While being able to remain at home and having a home to remain in during the coronavirus outbreak is a privilege, it's hard to deny that lockdown has been a challenge. It tore us away from the comforts of everyday life — the joy of sharing a pint with friends or celebrating a birthday with family. Yet for many of us, the experience has also given us the chance to pause and reflect, to take stock of what matters most. In What I Learnt In Lockdown, writers share what this period has meant for them and what lessons they'll take away as we all begin to emerge from our COVID-19 cocoons.

Before lockdown, I was a pretty excellent friend collector — in the warmest and least mean way possible. I love people, and my job as a songwriter and touring musician means that I often meet kindred spirits in all parts of the world then form a really tight bond with them in the normally short time that our paths cross. But then I’d get back to London and to my chaotic-good state of living where I bounce around peoples sofa’s and spare beds, and spend most of my time on public transport, and the boring bits of life would interfere with all these friendships and relationships I’d made.

== Recorded data ==

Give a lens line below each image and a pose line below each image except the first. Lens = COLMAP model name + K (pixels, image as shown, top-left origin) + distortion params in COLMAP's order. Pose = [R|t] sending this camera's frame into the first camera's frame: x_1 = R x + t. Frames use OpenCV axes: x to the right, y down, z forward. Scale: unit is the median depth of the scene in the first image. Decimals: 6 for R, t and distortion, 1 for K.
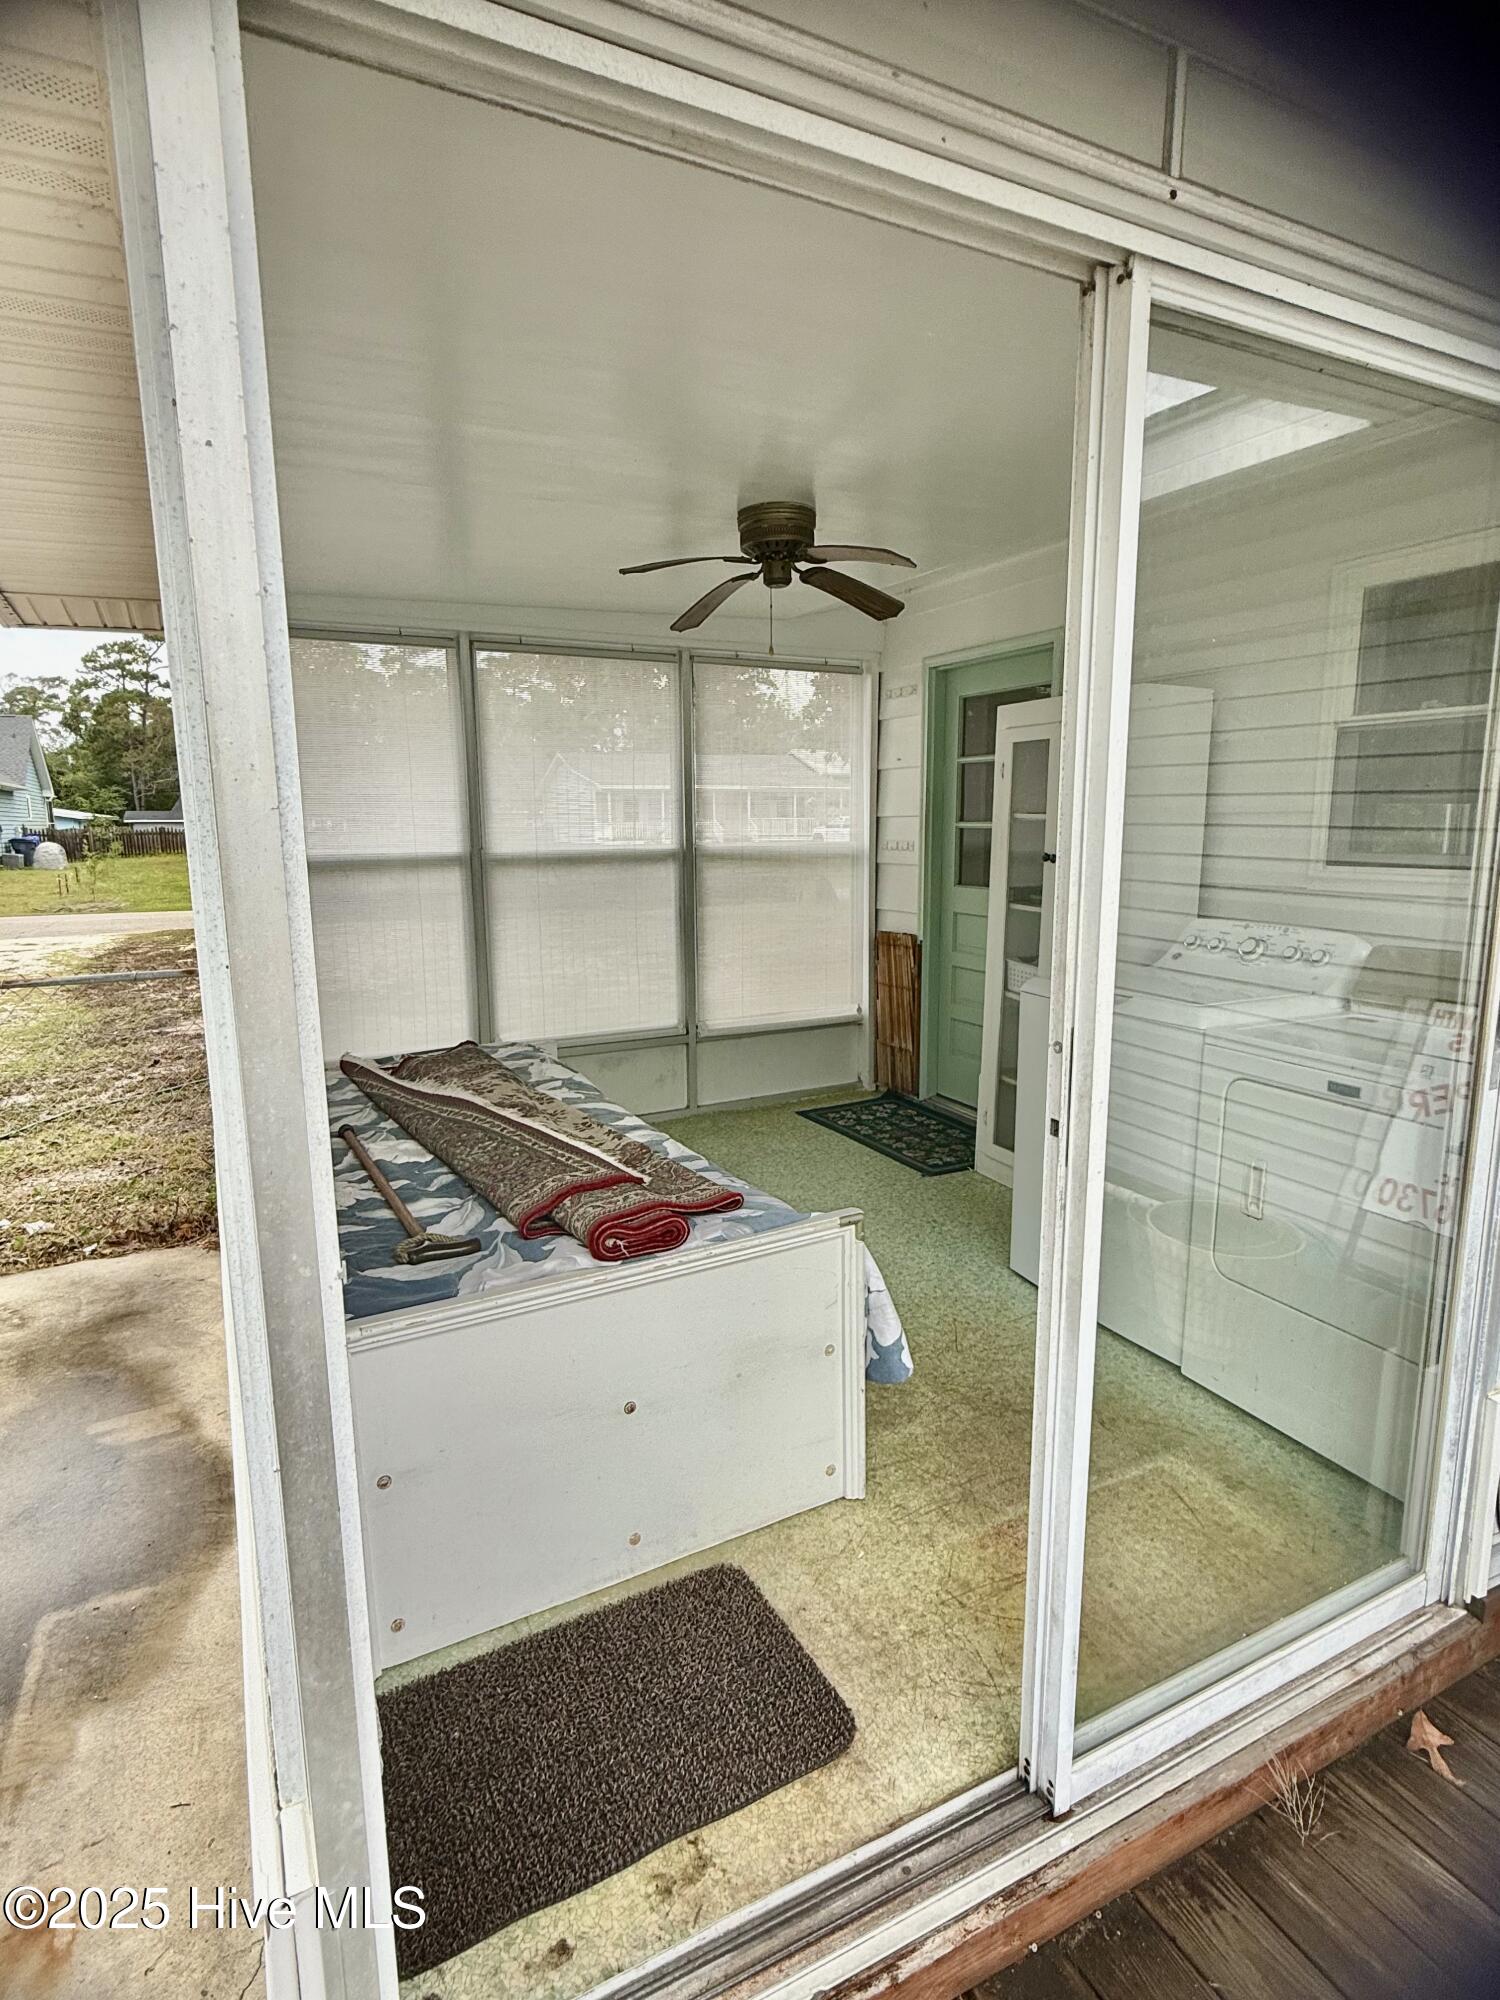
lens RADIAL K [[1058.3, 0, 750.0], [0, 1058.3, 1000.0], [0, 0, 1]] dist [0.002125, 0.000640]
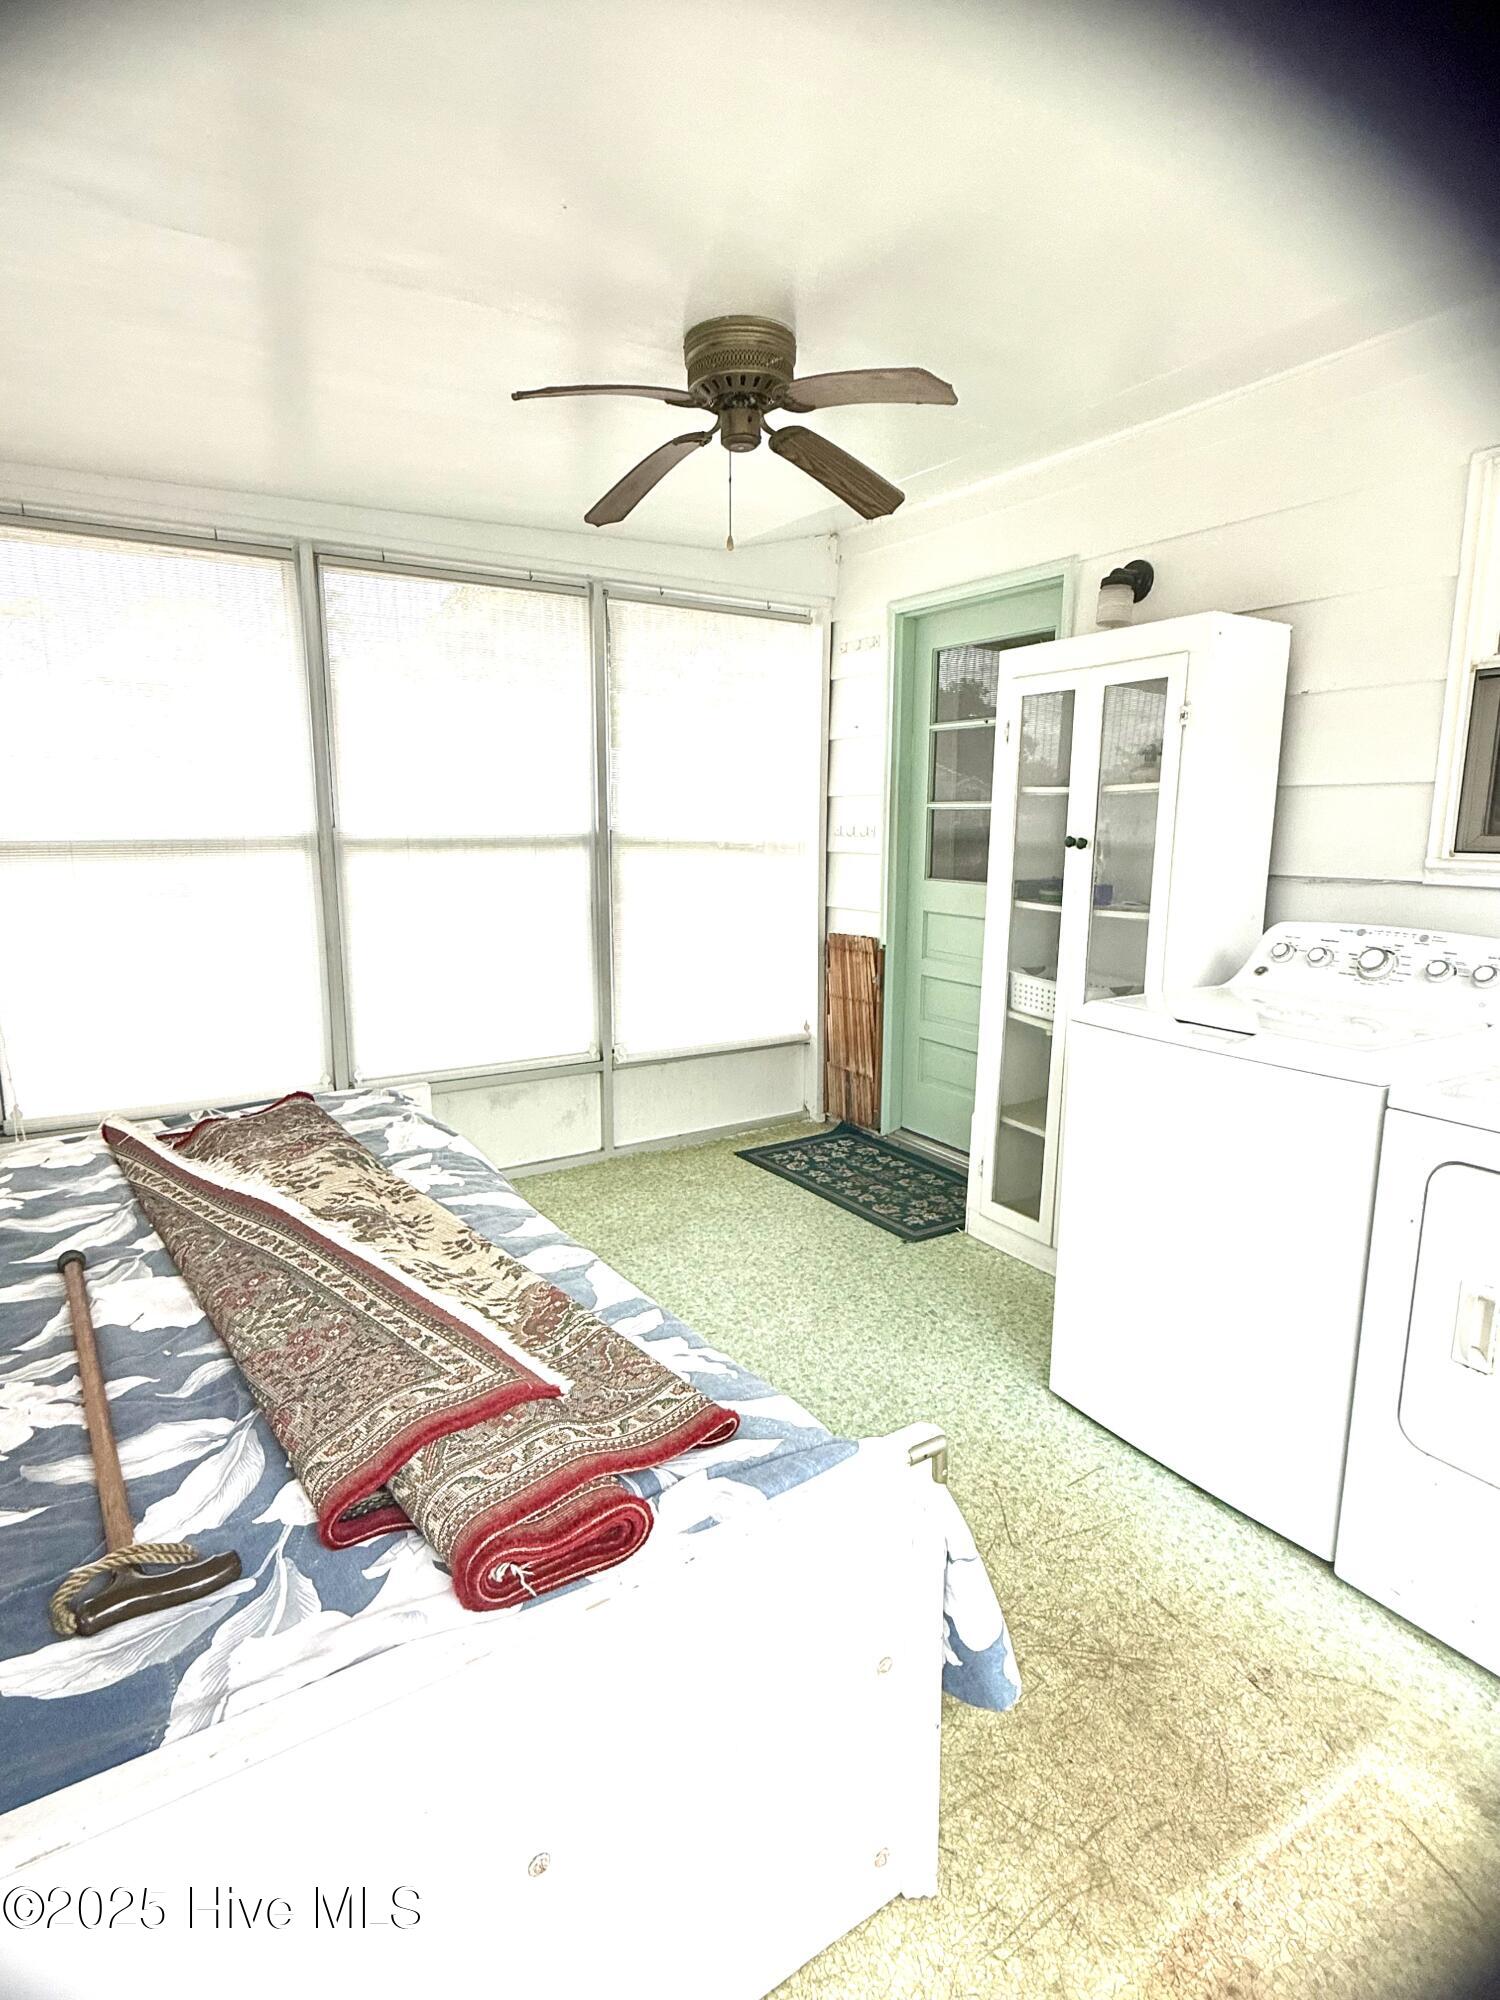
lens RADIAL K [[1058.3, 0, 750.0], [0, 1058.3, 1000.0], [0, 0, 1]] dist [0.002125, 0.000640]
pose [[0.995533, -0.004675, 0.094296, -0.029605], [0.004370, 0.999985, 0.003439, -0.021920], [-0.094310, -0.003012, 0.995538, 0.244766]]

== Work to complete ==
(A) In the lockdown text, what job does the writer of the second paragraph have?
(B) Copy out the passage of the lockdown text that opens with the words containing "While being able" and closes with "our COVID-19 cocoons.".

== Solutions by task ==
(A) The writer is a songwriter and touring musician.

(B)
While being able to remain at home and having a home to remain in during the coronavirus outbreak is a privilege, it's hard to deny that lockdown has been a challenge. It tore us away from the comforts of everyday life — the joy of sharing a pint with friends or celebrating a birthday with family. Yet for many of us, the experience has also given us the chance to pause and reflect, to take stock of what matters most. In What I Learnt In Lockdown, writers share what this period has meant for them and what lessons they'll take away as we all begin to emerge from our COVID-19 cocoons.